What you have to do => Copy exactly the last part of the entries, starting from the line with "控中心确认，无涉事批次百白破疫苗" and including the final line.

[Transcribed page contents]
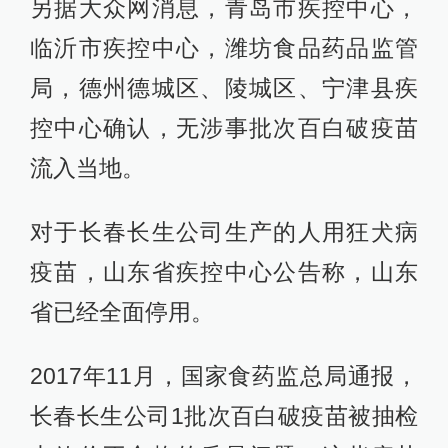
另据大众网消息，青岛市疾控中心，
临沂市疾控中心，潍坊食品药品监管
局，德州德城区、陵城区、宁津县疾
控中心确认，无涉事批次百白破疫苗
流入当地。
对于长春长生公司生产的人用狂犬病
疫苗，山东省疾控中心公告称，山东
省已经全面停用。
2017年11月，国家食药监总局通报，
长春长生公司1批次百白破疫苗被抽检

Response to this task =>
控中心确认，无涉事批次百白破疫苗
流入当地。
对于长春长生公司生产的人用狂犬病
疫苗，山东省疾控中心公告称，山东
省已经全面停用。
2017年11月，国家食药监总局通报，
长春长生公司1批次百白破疫苗被抽检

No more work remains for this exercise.